#### EXTRACTED ENTRIES
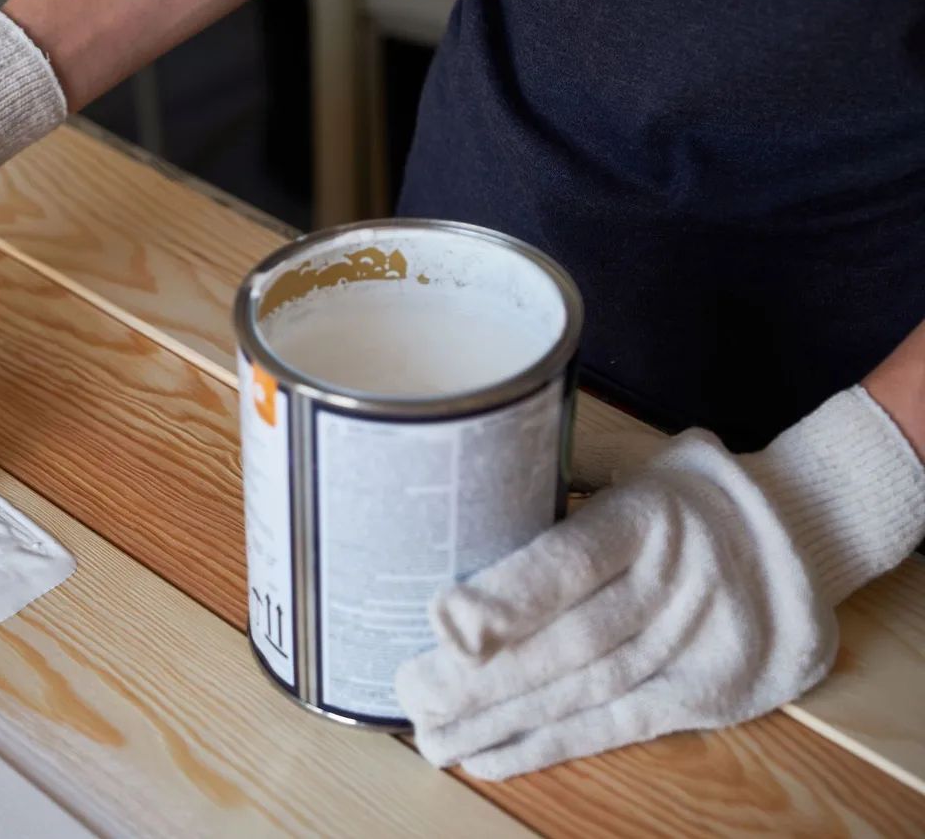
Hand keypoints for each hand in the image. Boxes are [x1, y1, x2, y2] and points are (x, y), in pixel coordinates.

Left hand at [395, 387, 924, 780]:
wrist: (801, 530)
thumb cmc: (687, 493)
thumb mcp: (637, 459)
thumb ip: (559, 470)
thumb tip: (462, 471)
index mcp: (649, 512)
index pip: (572, 561)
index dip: (509, 597)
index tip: (442, 622)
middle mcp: (674, 581)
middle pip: (567, 642)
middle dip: (482, 679)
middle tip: (412, 695)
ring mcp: (695, 644)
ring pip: (584, 692)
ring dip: (501, 721)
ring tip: (434, 736)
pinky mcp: (706, 693)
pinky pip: (617, 726)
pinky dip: (548, 745)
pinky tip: (490, 755)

#### YOUR GOAL
Output, line for line and exactly, the records above from their first line through the one with "ring tip: (434, 736)", both ends included, but no pictures.

#### ANSWER AREA
Hand keypoints for each hand in the image. Boxes are [x1, y1, x2, y2] and points are (x, y), in pixel coordinates.

Left hand at [395, 387, 924, 780]:
wrist: (801, 530)
thumb cmc: (687, 493)
thumb mcp: (637, 459)
thumb ip: (559, 470)
thumb tip: (462, 471)
index mcp: (649, 512)
index pip: (572, 561)
index dip: (509, 597)
index tip: (442, 622)
middle mcp: (674, 581)
middle pip: (567, 642)
middle dip: (482, 679)
middle tip: (412, 695)
ring mcp: (695, 644)
ring pip: (584, 692)
ring dip: (501, 721)
ring tip: (434, 736)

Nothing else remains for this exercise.